An accredited investor is an investor who has the financial resources and acumen to be able to make their own, reasonable investment decisions, when presented with all relevant information, and be able to withstand totally losing their entire investment. A questionnaire is generally used to inquire about an investor’s accreditation, and they will self certify how they are accredited. There are certain criteria that must be met in order to be an “accredited investor,” including:

For a natural person, the individual’s net worth or combined net worth, with their spouse, excluding the value of their primary residence, must be in excess of $1,000,000; or, alternatively, the individual’s income is greater than $200,000, or $300,000 jointly with their spouse, for each of the two most recent years. A natural person may also be deemed to be accredited if they are an insider of the issuing company.

For various types of entities, the entity must not have been organized solely for the purpose of making the investment, and it generally must have $5,000,000 in assets. Sometimes, the underlying investors of the entity must also be accredited.

Additionally, if you choose to sell your Securities to those 35 permitted non-accredited investors, you will be required to provide them with additional disclosures, including an audited balance sheet. These additional disclosures are to protect the naïve, non-accredited investor from securities fraud. Failing to make the proper disclosures to the non-accredited investors jeopardizes the safe harbor for the entire offering, so these disclosures are very important.

  • Wait, I can’t advertise or widely disseminate that I’m selling my Securities?
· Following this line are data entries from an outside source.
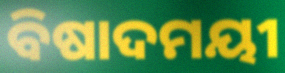
ବିଷାଦମୟୀ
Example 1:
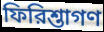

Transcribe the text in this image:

ফিরিশ্তাগণ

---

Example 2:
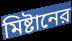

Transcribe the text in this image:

মিষ্টানের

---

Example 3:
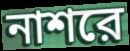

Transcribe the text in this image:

নাশরে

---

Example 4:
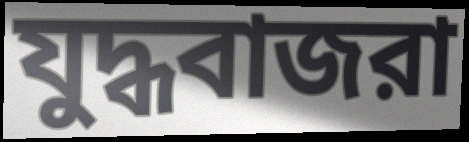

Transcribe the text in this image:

যুদ্ধবাজরা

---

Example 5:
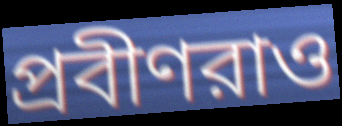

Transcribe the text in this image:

প্রবীণরাও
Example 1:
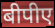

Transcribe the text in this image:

बीपीए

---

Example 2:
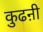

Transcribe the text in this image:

कुढऩी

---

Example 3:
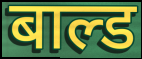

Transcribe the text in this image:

बाल्ड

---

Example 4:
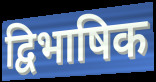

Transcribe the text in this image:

द्विभाषिक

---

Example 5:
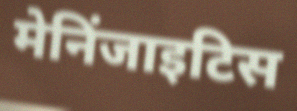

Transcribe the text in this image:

मेनिंजाइटिस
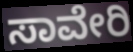
ಸಾವೇರಿ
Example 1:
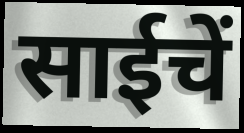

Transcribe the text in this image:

साईचें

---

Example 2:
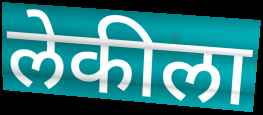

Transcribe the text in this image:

लेकीला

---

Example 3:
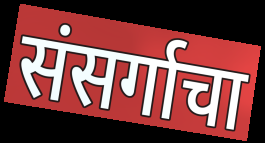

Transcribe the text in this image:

संसर्गाचा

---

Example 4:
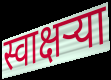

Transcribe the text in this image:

स्वाक्षऱ्या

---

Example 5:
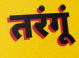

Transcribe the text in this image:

तरंगूं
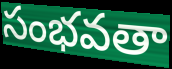
సంభవతా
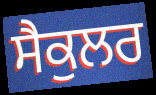
ਸੈਕੁਲਰ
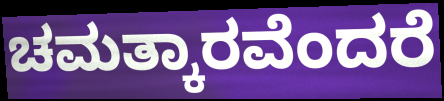
ಚಮತ್ಕಾರವೆಂದರೆ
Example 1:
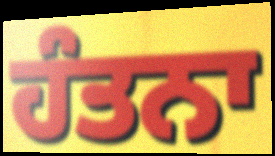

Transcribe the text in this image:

ਹੰਤਨਾ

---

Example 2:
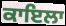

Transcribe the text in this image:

ਕਾਇਲਾ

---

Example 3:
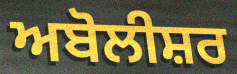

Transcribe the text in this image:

ਅਬੋਲੀਸ਼ਰ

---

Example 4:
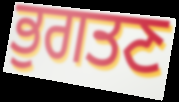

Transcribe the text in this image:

ਭੁਗਤਣ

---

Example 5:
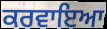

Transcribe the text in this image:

ਕਰਵਾਇਆ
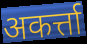
अकर्त्ता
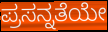
ಪ್ರಸನ್ನತೆಯೇ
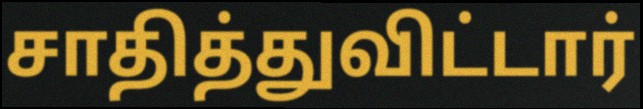
சாதித்துவிட்டார்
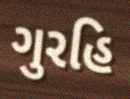
ગુરહિ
If you want to advertise to the masses that you are selling Securities, you can’t use Rule 506(b) as your safe harbor. However, there is a new safe harbor available to you, Rule 506(c). An issuer can now advertise to the masses when they need capital via any medium imaginable: internet, TV, text messages, Twitter, newspapers, magazines, Facebook, email, LinkedIn, etc., but they can only sell to accredited investors. If you use general solicitation to raise funds, you must comply with the new rules, and manage certain processes. The issuer, or a 3rd party, must actually verify that an investor is “accredited” which may include review of financial and tax records. If any one non-accredited investor slips through the verification process, the entire safe harbor is jeopardized. Other roadblocks to successfully using Rule 506(c) as your safe harbor include keeping track of prospective investors, managing a secure online system for investment memoranda, and increased 10b-5 exposure.

  • None of this sounds like crowdfunding. I thought I could sell my Securities, in small amounts, to everyone?
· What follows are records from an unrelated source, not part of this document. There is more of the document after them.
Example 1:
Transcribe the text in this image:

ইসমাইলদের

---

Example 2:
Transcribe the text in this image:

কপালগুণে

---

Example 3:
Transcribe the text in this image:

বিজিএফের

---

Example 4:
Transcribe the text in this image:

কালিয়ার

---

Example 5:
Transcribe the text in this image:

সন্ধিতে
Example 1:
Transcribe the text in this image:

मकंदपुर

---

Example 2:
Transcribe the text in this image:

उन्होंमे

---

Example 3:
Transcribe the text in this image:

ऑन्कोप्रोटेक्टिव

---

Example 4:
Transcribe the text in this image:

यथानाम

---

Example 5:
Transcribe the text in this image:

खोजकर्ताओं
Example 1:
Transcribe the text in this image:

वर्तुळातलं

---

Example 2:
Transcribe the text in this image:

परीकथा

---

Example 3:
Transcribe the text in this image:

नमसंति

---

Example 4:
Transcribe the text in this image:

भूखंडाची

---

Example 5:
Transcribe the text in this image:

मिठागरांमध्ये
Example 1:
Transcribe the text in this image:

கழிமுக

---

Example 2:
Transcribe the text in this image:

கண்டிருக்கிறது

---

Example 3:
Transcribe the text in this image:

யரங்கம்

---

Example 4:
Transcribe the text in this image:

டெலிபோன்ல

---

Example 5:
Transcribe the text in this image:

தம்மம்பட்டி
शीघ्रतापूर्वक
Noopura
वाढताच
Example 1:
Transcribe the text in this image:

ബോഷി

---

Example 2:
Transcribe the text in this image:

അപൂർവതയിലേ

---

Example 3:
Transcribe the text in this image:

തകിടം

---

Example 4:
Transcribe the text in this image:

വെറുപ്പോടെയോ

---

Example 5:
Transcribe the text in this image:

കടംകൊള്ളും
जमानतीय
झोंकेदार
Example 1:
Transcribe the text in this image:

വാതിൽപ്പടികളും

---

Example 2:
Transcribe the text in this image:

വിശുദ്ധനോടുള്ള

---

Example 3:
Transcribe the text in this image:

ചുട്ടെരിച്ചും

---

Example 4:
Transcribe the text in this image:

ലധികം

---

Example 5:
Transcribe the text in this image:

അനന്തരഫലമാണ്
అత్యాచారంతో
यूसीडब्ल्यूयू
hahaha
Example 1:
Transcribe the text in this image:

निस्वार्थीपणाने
Crowdfunding, the idea that you can sell a low dollar amount of Securities to a massive number of people to fund your company remains illegal. The Securities and Exchange Commission is in the process of creating rules by which crowdfunding will be permissible. However, the SEC is still looking out for securities fraud and to protect the naïve investor. As a result, there will be dollar amount limits on how much any investor can invest in a crowdfunding offering, and the offering must be conducted either through a registered Broker-Dealer or a funding portal. A crowdfunding offering also has the potential of complicating a startup’s capitalization table, making an exit more difficult.

This Article is published for general information, not to provide specific legal advice. The application of any matter discussed in this article to anyone's particular situation requires knowledge and analysis of the specific facts involved.